While the agricultural boom has benefited the local economy, it has also added strain on the already limited water source. Ica’s desert climate provides less than 25.5 mm of rainfall each year, meaning that the region relies on the underlaying aquifer as its primary source of water [4]. However, with a combination of climate change and mismanagement of water extraction from the new agriculture sector, water is being taken out of the aquifer at a faster rate than it can be naturally replenished [5]. In order to help prevent the overuse of the existing water the government has put in place regulations, however most are not enforced properly. For example, one of the regulations limits the number of wells allowed to be operate in a certain region, these wells need to be registered through the government to be legal. However, it is estimated by the Autoridad Nacional del Agua that 3 out of 4 (1,320 out of 1,760) wells are currently operating illegally without proper registration [5]. Moreover, these large agriculture companies have built their farms mainly on uncultivated land where there is little groundwater available which has caused these companies to buy up wells in the region from smaller farms and transport the water to their farms [3]. Mega-farms also appear to have little difficulty buying wells that the ANA banned from operating and obtaining permission to reopen them while residents are not given the same ease [6].

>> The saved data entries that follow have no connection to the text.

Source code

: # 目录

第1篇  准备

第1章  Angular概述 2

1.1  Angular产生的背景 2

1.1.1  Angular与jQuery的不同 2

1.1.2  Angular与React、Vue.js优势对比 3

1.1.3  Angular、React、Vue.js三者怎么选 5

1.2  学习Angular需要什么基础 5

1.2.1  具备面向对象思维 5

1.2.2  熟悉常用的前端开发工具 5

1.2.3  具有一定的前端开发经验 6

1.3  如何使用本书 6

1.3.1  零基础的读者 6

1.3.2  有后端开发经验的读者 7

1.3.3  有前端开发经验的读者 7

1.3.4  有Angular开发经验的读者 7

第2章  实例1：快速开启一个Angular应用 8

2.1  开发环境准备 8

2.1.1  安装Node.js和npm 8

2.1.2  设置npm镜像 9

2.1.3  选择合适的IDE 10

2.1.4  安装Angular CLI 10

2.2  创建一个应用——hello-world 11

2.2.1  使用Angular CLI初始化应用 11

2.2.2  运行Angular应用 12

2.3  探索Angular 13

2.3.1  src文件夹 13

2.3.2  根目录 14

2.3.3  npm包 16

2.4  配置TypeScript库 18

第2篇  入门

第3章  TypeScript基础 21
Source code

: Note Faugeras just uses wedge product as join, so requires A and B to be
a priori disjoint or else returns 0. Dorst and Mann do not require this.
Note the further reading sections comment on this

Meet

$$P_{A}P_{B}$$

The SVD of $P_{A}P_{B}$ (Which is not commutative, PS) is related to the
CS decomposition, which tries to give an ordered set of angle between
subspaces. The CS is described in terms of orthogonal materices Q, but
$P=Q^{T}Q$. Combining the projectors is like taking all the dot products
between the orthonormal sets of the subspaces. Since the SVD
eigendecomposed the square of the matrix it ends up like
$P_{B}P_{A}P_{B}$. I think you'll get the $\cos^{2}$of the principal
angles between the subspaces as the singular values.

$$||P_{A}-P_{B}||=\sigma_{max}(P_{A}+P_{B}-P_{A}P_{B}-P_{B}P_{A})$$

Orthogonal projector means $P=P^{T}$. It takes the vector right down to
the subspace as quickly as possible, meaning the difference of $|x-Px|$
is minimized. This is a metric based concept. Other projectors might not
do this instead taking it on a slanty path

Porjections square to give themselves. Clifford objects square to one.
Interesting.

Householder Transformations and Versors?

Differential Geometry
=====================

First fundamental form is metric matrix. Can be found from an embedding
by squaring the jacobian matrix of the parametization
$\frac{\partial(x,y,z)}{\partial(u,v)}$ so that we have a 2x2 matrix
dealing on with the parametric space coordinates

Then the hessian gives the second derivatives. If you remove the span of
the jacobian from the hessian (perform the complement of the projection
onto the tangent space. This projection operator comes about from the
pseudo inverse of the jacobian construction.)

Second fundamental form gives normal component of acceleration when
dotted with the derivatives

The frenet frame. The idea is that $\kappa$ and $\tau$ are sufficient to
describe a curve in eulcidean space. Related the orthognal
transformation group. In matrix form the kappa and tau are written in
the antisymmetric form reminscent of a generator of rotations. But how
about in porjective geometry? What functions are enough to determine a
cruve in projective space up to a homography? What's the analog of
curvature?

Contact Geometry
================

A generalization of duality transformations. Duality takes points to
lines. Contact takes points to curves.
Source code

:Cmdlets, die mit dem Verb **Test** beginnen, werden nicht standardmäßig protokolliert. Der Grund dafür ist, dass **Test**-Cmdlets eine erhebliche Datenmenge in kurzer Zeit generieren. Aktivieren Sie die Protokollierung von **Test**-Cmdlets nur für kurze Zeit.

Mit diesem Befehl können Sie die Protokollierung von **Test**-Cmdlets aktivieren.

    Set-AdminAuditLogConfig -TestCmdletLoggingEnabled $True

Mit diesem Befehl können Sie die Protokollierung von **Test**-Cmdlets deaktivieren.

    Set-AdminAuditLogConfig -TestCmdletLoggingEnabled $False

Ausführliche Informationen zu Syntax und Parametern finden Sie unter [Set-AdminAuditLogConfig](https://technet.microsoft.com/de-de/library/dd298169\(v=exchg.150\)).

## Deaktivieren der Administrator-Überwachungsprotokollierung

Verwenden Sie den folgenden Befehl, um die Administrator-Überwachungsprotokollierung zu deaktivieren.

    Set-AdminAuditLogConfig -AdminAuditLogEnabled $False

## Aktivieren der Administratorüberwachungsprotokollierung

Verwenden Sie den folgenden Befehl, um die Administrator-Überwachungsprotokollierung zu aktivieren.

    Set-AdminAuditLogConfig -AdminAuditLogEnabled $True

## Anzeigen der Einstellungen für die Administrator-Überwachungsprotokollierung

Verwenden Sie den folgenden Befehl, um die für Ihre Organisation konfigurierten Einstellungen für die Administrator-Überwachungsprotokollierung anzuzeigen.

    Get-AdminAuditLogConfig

This large pool of water demonstrates how much water these mega-farms have access to.
‘Everyone Needs Water’ ‘Do you take care of it?’ Painted by the ANA on the walls of a town bordering a mega-farm. The message targets individuals, ignoring the use of large companies.

Better enforcement of existing regulations and the creation of new ones can help to decrease the amount of water depletion in the region as currently there is little to stop large companies, who already consume 78% of the groundwater from pumping as much water as they like from the aquifers. The conservation of water is especially important as the towns surrounding these large agricultural businesses also depend on the groundwater which in some cases only flows through the taps once every 10 days [1]. I have often noticed an indistinguishable buzz in the rural towns when water is flowing: many people are outside collecting buckets of water from taps, doing laundry outside their houses or watering small gardens in the normally quiet towns. With inconsistent access to water it is easy to see that these towns are likely to become defensive about protecting what little water they have from the nearby mega-farms. There has already been conflict between some of these towns and mega-farms such as the feud between Ocucaje and Agrícola La Venta, who in 2015 attempted to expand its pipelines by tapping into the town’s wells. Angered that this development would exploit the town’s water the residents of Ocucaje attempted to block the construction crew from installing the pipeline. As I looked into the current status of the feud I found that Ocucaje was still in conflict with La Venta as of 2018 as water has become less available to the community and more accessible to the mega-farm [6].

I have asked the people who grew up in the Ica region on their thoughts surrounding the increase of agricultural activity in the region. They have agreed that it brings jobs and better economic stability to the people employed in the mega-farms however, they recognize that the poor management of water from the mega-farms and lack of regulation from the government is depleting the groundwater and endangering their livelihoods. As it stands, the water demand in Ica is far greater than its supply, if changes aren’t made the region will struggle to maintain the current level of agriculture exports and enough water available for its citizens. Currently Peru’s interests have put economic prosperity first but will it be worth it they run out of water?